Characterization of waveguides, beam coupling and propagation for simulated Raman conversion

Abstract

The Raman conversion of a 10 μm CO2 laser beam in parahydrogen is an integral part of the 235 UF6 laser isotope enrichment process. The nonlinear Raman process depends strongly on the input laser power density. Lasers providing such high power ( > 2 J in 80 ns pulsed) in a Gaussian mode are complex and sensitive items. To achieve high power ( > 150 mJ in 40 ns pulsed), high repetition rate ( > 1 kHz) 16 μm output, two beam confinement schemes filled with cold (77 K) parahydrogen were investigated: A novel multimirror multipass (35 passes) Raman cell and a hollow metal waveguide. A rate equation model was developed and verified using experimental results obtained from the conventional multipass (25 passes) Raman experiments. The parameters investigated for the waveguide confinement scheme are: ■ the manufacture of minimum loss metal waveguides with an inner germanium layer, ■ the effective coupling of the free space laser mode (TEM00) to the minimum loss HE11 waveguide mode, ■ the power transmission (experimental) through the waveguide, and ■ the effect the waveguide has on the input laser beam polarization. The actual (non-ideal) laser beam propagation parameters differ from the ideal Gaussian parameters (ro 0 and z0). It is characterized by three parameters: W0 (minimum beam radius or "waist"), Zo (position of the "waist" along the propagation axis), and the beam quality parameter (M2 ). Knowing these parameters, the master-oscillator-power-amplifier chain can be optimized for maximum amplifier extraction with as little possible interference from the finite apertures on the propagation path.

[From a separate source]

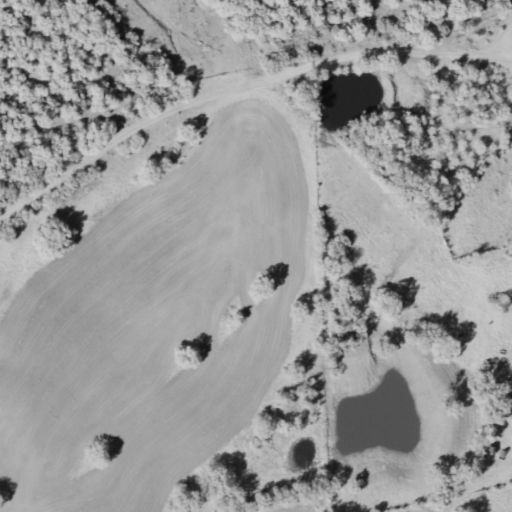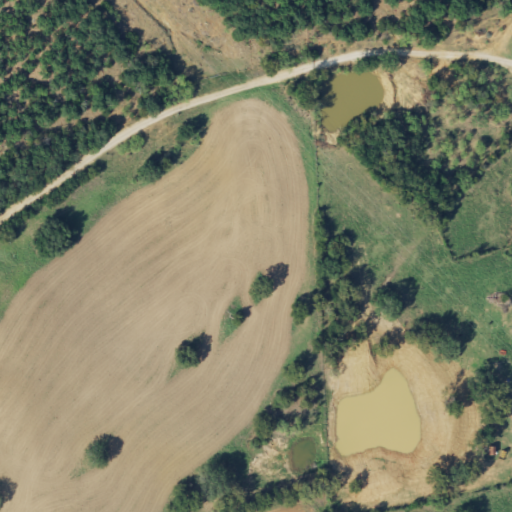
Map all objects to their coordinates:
road: (500, 42)
road: (240, 80)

The characterization of the high repetition rate CO2 oscillator includes the following: ■ the size and position of the intracavity aperture for optimum output beam quality, and ■ the effect of gas lifetime and high pulse rates on the output laser beam quality. Some experimental results obtained from 16 μm line width measurements, Raman threshold measurements (for 10P20 and 10R18 lines), and the influence of the beam quality (M2 ) on the 16 μm output will be given.